----- Material provided

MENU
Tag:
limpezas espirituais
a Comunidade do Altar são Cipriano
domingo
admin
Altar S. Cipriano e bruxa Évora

----------

* _Work instructions_
From the data above, report how many lines include the string "Cipriano". The number alone will do.

* _Your response_
2